The world, that knew the whole series of his life, stood amazed at the mighty change. They beheld him as a wonder of reformation, while he himself confessed and adored the divine power and mercy, which had transformed him from a brute to a man.

But this was a single instance; and we may almost venture to write MIRACLE upon it. Are there not numbers of both sexes, among our young gentry, in this degenerate age, whose lives thus run to utter waste, without the least tendency to usefulness?

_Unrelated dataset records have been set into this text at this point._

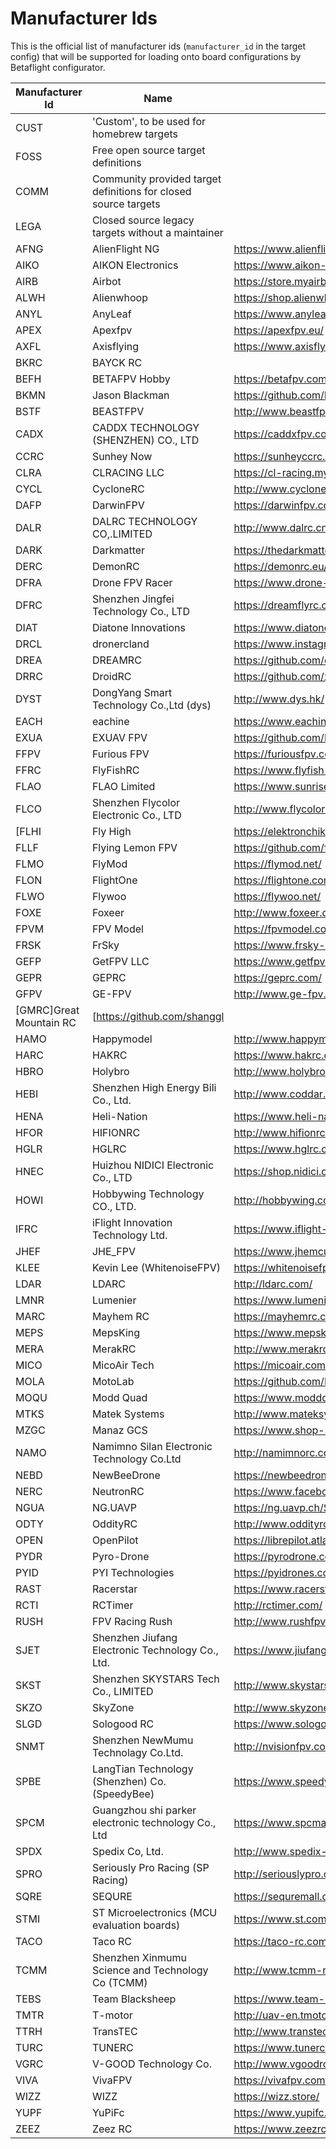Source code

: # Manufacturer Ids

This is the official list of manufacturer ids (`manufacturer_id` in the target config) that will be supported for loading onto board configurations by Betaflight configurator.


|Manufacturer Id|Name|Contact|
|-|-|-|
|CUST|'Custom', to be used for homebrew targets||
|FOSS|Free open source target definitions||
|COMM|Community provided target definitions for closed source targets||
|LEGA|Closed source legacy targets without a maintainer||
|AFNG|AlienFlight NG|https://www.alienflightng.com/|
|AIKO|AIKON Electronics|https://www.aikon-electronics.com/|
|AIRB|Airbot|https://store.myairbot.com/|
|ALWH|Alienwhoop|https://shop.alienwhoop.us/|
|ANYL|AnyLeaf|https://www.anyleaf.org/|
|APEX|Apexfpv|https://apexfpv.eu/|
|AXFL|Axisflying|https://www.axisflying.com/|
|BKRC|BAYCK RC||
|BEFH|BETAFPV Hobby|https://betafpv.com/|
|BKMN|Jason Blackman|https://github.com/blckmn|
|BSTF|BEASTFPV|http://www.beastfpv.com/|
|CADX|CADDX TECHNOLOGY (SHENZHEN) CO., LTD|https://caddxfpv.com/|
|CCRC|Sunhey Now|https://sunheyccrc.aliexpress.com/|
|CLRA|CLRACING LLC|https://cl-racing.myshopify.com/|
|CYCL|CycloneRC|http://www.cyclone-rc.com|
|DAFP|DarwinFPV|https://darwinfpv.com/|
|DALR|DALRC TECHNOLOGY CO,.LIMITED|http://www.dalrc.cn/DALRC/|
|DARK|Darkmatter|https://thedarkmatter.in/|
|DERC|DemonRC|https://demonrc.eu/|
|DFRA|Drone FPV Racer|https://www.drone-fpv-racer.com/|
|DFRC|Shenzhen Jingfei Technology Co., LTD|https://dreamflyrc.com/|
|DIAT|Diatone Innovations|https://www.diatoneusa.com/|
|DRCL|dronercland|https://www.instagram.com/dronercland/|
|DREA|DREAMRC|https://github.com/dreamworks-fpv|
|DRRC|DroidRC|https://github.com/xiaoxiabub|
|DYST|DongYang Smart Technology Co.,Ltd (dys)|http://www.dys.hk/|
|EACH|eachine|https://www.eachine.com/|
|EXUA|EXUAV FPV|https://github.com/Linjieqiang|
|FFPV|Furious FPV|https://furiousfpv.com/|
|FFRC|FlyFishRC|https://www.flyfish-rc.com/|
|FLAO|FLAO Limited|https://www.sunrisemodel.com|
|FLCO|Shenzhen Flycolor Electronic Co., LTD|http://www.flycolor.net/|
[FLHI|Fly High|https://elektronchika.github.io/flyhigh/|
|FLLF|Flying Lemon FPV|https://github.com/flyinglemonfpv|
|FLMO|FlyMod|https://flymod.net/|
|FLON|FlightOne|https://flightone.com/|
|FLWO|Flywoo|https://flywoo.net/|
|FOXE|Foxeer|http://www.foxeer.com/|
|FPVM|FPV Model|https://fpvmodel.com/|
|FRSK|FrSky|https://www.frsky-rc.com/|
|GEFP|GetFPV LLC|https://www.getfpv.com/|
|GEPR|GEPRC|https://geprc.com/|
|GFPV|GE-FPV|http://www.ge-fpv.com/|
[GMRC]Great Mountain RC|[https://github.com/shanggl|
|HAMO|Happymodel|http://www.happymodel.cn/|
|HARC|HAKRC|https://www.hakrc.com/|
|HBRO|Holybro|http://www.holybro.com/index.html|
|HEBI|Shenzhen High Energy Bili Co., Ltd.|http://www.coddar.net/|
|HENA|Heli-Nation|https://www.heli-nation.com/|
|HFOR|HIFIONRC|http://www.hifionrc.com/|
|HGLR|HGLRC|https://www.hglrc.com/|
|HNEC|Huizhou NIDICI Electronic Co., LTD|https://shop.nidici.com/|
|HOWI|Hobbywing Technology CO., LTD.|http://hobbywing.com/|
|IFRC|iFlight Innovation Technology Ltd.|https://www.iflight-rc.com/|
|JHEF|JHE\_FPV|https://www.jhemcu.com/|
|KLEE|Kevin Lee (WhitenoiseFPV)|https://whitenoisefpv.com/|
|LDAR|LDARC|http://ldarc.com/|
|LMNR|Lumenier|https://www.lumenier.com/|
|MARC|Mayhem RC|https://mayhemrc.com.au/|
|MEPS|MepsKing|https://www.mepsking.com/|
|MERA|MerakRC|http://www.merakrc.com/|
|MICO|MicoAir Tech|https://micoair.com/|
|MOLA|MotoLab|https://github.com/MotoLab|
|MOQU|Modd Quad|https://www.moddquad.com/|
|MTKS|Matek Systems|http://www.mateksys.com/|
|MZGC|Manaz GCS|https://www.shop-mzgcs.de/|
|NAMO|Namimno Silan Electronic Technology Co.Ltd|http://namimnorc.com/]
|NEBD|NewBeeDrone|https://newbeedrone.com/|
|NERC|NeutronRC|https://www.facebook.com/Neutronrc-575638996448880|
|NGUA|NG.UAVP|https://ng.uavp.ch/Shop|
|ODTY|OddityRC|http://www.oddityrc.com|
|OPEN|OpenPilot|https://librepilot.atlassian.net/wiki/spaces/LPDOC/pages/31588369/Supported+Hardware|
|PYDR|Pyro-Drone|https://pyrodrone.com/|
|PYID|PYI Technologies|https://pyidrones.com/|
|RAST|Racerstar|https://www.racerstar.com/|
|RCTI|RCTimer|http://rctimer.com/|
|RUSH|FPV Racing Rush|http://www.rushfpv.com/|
|SJET|Shenzhen Jiufang Electronic Technology Co., Ltd.|https://www.jiufang-tech.com/|
|SKST|Shenzhen SKYSTARS Tech Co., LIMITED|http://www.skystars-rc.com/index.html|
|SKZO|SkyZone|http://www.skyzonehobbies.com/|
|SLGD|Sologood RC|https://www.sologood.net/|
|SNMT|Shenzhen NewMumu Technolagy Co.Ltd.|http://nvisionfpv.com/|
|SPBE|LangTian Technology (Shenzhen) Co. (SpeedyBee)|https://www.speedybee.com/|
|SPCM|Guangzhou shi parker electronic technology Co., Ltd|https://www.spcmaker.com/|
|SPDX|Spedix Co, Ltd.|http://www.spedix-rc.com/|
|SPRO|Seriously Pro Racing (SP Racing)|http://seriouslypro.com/|
|SQRE|SEQURE|https://sequremall.com|
|STMI|ST Microelectronics (MCU evaluation boards)|https://www.st.com/content/st_com/en.html|
|TACO|Taco RC|https://taco-rc.com/|
|TCMM|Shenzhen Xinmumu Science and Technology Co (TCMM)|http://www.tcmm-rc.cn/|
|TEBS|Team Blacksheep|https://www.team-blacksheep.com/|
|TMTR|T-motor|http://uav-en.tmotor.com/|
|TTRH|TransTEC|http://www.transtechobby.com/|
|TURC|TUNERC|https://www.tunerc.com/|
|VGRC|V-GOOD Technology Co.|http://www.vgoodrc.com/|
|VIVA|VivaFPV|https://vivafpv.com/|
|WIZZ|WIZZ|https://wizz.store/|
|YUPF|YuPiFc|https://www.yupifc.com/|
|ZEEZ|Zeez RC|https://www.zeezrc.com/|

When I meet with persons of such a worthless character as this, it brings to my mind some scraps of Horace :

"Nos numerus sumus, et fruges consumere nati.

-Alcinoique Juventus

Cui pulchrum fuit in Medios dormire dies," &c.

PARAPHRASE.

"There are a number of us creep
Into this world, to eat and sleep;
And know no reason why they're born
But merely to consume the corn,
Devour the cattle, fowl and fish,
And leave behind an empty dish:

Though crows and ravens do the same,
Unlucky birds of hateful name;

Ravens or crows might fill their places,
And swallow corn or carcasses.

Then, if their tomb-stone, when they die,
Ben't taught to flatter and to lie,
There's nothing better will be said,

Than that they 've eat up all their bread,
Drank up all their drink, and gone to bed."